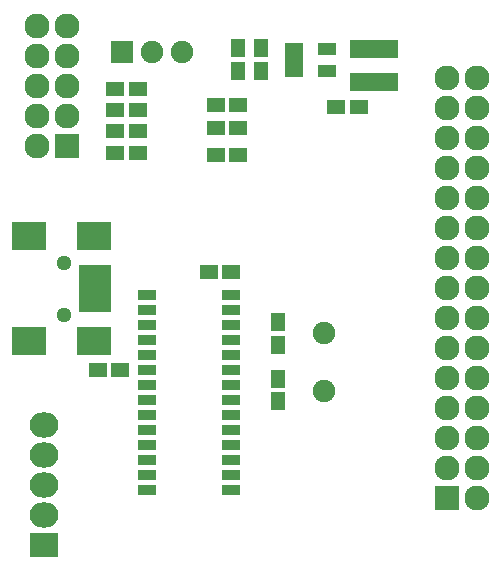
<source format=gts>
G04 #@! TF.FileFunction,Soldermask,Top*
%FSLAX46Y46*%
G04 Gerber Fmt 4.6, Leading zero omitted, Abs format (unit mm)*
G04 Created by KiCad (PCBNEW 4.0.0-rc1-stable) date 06/12/2015 04:25:02 p.m.*
%MOMM*%
G01*
G04 APERTURE LIST*
%ADD10C,0.100000*%
%ADD11R,1.150000X1.600000*%
%ADD12R,1.600000X1.150000*%
%ADD13R,2.432000X2.127200*%
%ADD14O,2.432000X2.127200*%
%ADD15R,2.701240X0.900380*%
%ADD16R,2.899360X2.398980*%
%ADD17C,1.299160*%
%ADD18R,2.127200X2.127200*%
%ADD19O,2.127200X2.127200*%
%ADD20C,1.910000*%
%ADD21R,1.910000X1.910000*%
%ADD22R,1.543000X0.908000*%
%ADD23R,1.500000X1.000000*%
%ADD24C,1.901140*%
%ADD25R,4.100000X1.600000*%
G04 APERTURE END LIST*
D10*
D11*
X159700000Y-92850000D03*
X159700000Y-90950000D03*
X159700000Y-95750000D03*
X159700000Y-97650000D03*
D12*
X146350000Y-95000000D03*
X144450000Y-95000000D03*
X155750000Y-86700000D03*
X153850000Y-86700000D03*
D11*
X156300000Y-67750000D03*
X156300000Y-69650000D03*
D12*
X156350000Y-74500000D03*
X154450000Y-74500000D03*
X166550000Y-72700000D03*
X164650000Y-72700000D03*
D13*
X139900000Y-109800000D03*
D14*
X139900000Y-107260000D03*
X139900000Y-104720000D03*
X139900000Y-102180000D03*
X139900000Y-99640000D03*
D15*
X144249320Y-86499800D03*
X144249320Y-87299900D03*
X144249320Y-88100000D03*
X144249320Y-88900100D03*
X144249320Y-89700200D03*
D16*
X144150260Y-83649920D03*
X138651160Y-83649920D03*
X144150260Y-92550080D03*
X138651160Y-92550080D03*
D17*
X141650900Y-85900360D03*
X141650900Y-90299640D03*
D18*
X174000000Y-105800000D03*
D19*
X176540000Y-105800000D03*
X174000000Y-103260000D03*
X176540000Y-103260000D03*
X174000000Y-100720000D03*
X176540000Y-100720000D03*
X174000000Y-98180000D03*
X176540000Y-98180000D03*
X174000000Y-95640000D03*
X176540000Y-95640000D03*
X174000000Y-93100000D03*
X176540000Y-93100000D03*
X174000000Y-90560000D03*
X176540000Y-90560000D03*
X174000000Y-88020000D03*
X176540000Y-88020000D03*
X174000000Y-85480000D03*
X176540000Y-85480000D03*
X174000000Y-82940000D03*
X176540000Y-82940000D03*
X174000000Y-80400000D03*
X176540000Y-80400000D03*
X174000000Y-77860000D03*
X176540000Y-77860000D03*
X174000000Y-75320000D03*
X176540000Y-75320000D03*
X174000000Y-72780000D03*
X176540000Y-72780000D03*
X174000000Y-70240000D03*
X176540000Y-70240000D03*
D18*
X141900000Y-76000000D03*
D19*
X139360000Y-76000000D03*
X141900000Y-73460000D03*
X139360000Y-73460000D03*
X141900000Y-70920000D03*
X139360000Y-70920000D03*
X141900000Y-68380000D03*
X139360000Y-68380000D03*
X141900000Y-65840000D03*
X139360000Y-65840000D03*
D11*
X158300000Y-67750000D03*
X158300000Y-69650000D03*
D12*
X145950000Y-76600000D03*
X147850000Y-76600000D03*
X145950000Y-74800000D03*
X147850000Y-74800000D03*
X156350000Y-72600000D03*
X154450000Y-72600000D03*
X145950000Y-73000000D03*
X147850000Y-73000000D03*
X145950000Y-71200000D03*
X147850000Y-71200000D03*
X156350000Y-76800000D03*
X154450000Y-76800000D03*
D20*
X151580000Y-68100000D03*
D21*
X146500000Y-68100000D03*
D20*
X149040000Y-68100000D03*
D22*
X155756000Y-105155000D03*
X155756000Y-103885000D03*
X155756000Y-102615000D03*
X155756000Y-101345000D03*
X155756000Y-100075000D03*
X155756000Y-98805000D03*
X155756000Y-97535000D03*
X155756000Y-96265000D03*
X155756000Y-94995000D03*
X155756000Y-93725000D03*
X155756000Y-92455000D03*
X155756000Y-91185000D03*
X155756000Y-89915000D03*
X155756000Y-88645000D03*
X148644000Y-88645000D03*
X148644000Y-89915000D03*
X148644000Y-91185000D03*
X148644000Y-92455000D03*
X148644000Y-93725000D03*
X148644000Y-94995000D03*
X148644000Y-96265000D03*
X148644000Y-97535000D03*
X148644000Y-98805000D03*
X148644000Y-100075000D03*
X148644000Y-101345000D03*
X148644000Y-102615000D03*
X148644000Y-103885000D03*
X148644000Y-105155000D03*
D23*
X163850000Y-67800000D03*
X163850000Y-69700000D03*
X161050000Y-67800000D03*
X161050000Y-68750000D03*
X161050000Y-69700000D03*
D24*
X163600000Y-96740940D03*
X163600000Y-91859060D03*
D25*
X167860000Y-67800000D03*
X167860000Y-70600000D03*
M02*

</source>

JOB ITEM:
Leave out every line above except those from the line with "X174000000Y-88020000D03*" up to and including the line with "X146500000Y-68100000D03*", and copy those exactly.

RESPONSE:
X174000000Y-88020000D03*
X176540000Y-88020000D03*
X174000000Y-85480000D03*
X176540000Y-85480000D03*
X174000000Y-82940000D03*
X176540000Y-82940000D03*
X174000000Y-80400000D03*
X176540000Y-80400000D03*
X174000000Y-77860000D03*
X176540000Y-77860000D03*
X174000000Y-75320000D03*
X176540000Y-75320000D03*
X174000000Y-72780000D03*
X176540000Y-72780000D03*
X174000000Y-70240000D03*
X176540000Y-70240000D03*
D18*
X141900000Y-76000000D03*
D19*
X139360000Y-76000000D03*
X141900000Y-73460000D03*
X139360000Y-73460000D03*
X141900000Y-70920000D03*
X139360000Y-70920000D03*
X141900000Y-68380000D03*
X139360000Y-68380000D03*
X141900000Y-65840000D03*
X139360000Y-65840000D03*
D11*
X158300000Y-67750000D03*
X158300000Y-69650000D03*
D12*
X145950000Y-76600000D03*
X147850000Y-76600000D03*
X145950000Y-74800000D03*
X147850000Y-74800000D03*
X156350000Y-72600000D03*
X154450000Y-72600000D03*
X145950000Y-73000000D03*
X147850000Y-73000000D03*
X145950000Y-71200000D03*
X147850000Y-71200000D03*
X156350000Y-76800000D03*
X154450000Y-76800000D03*
D20*
X151580000Y-68100000D03*
D21*
X146500000Y-68100000D03*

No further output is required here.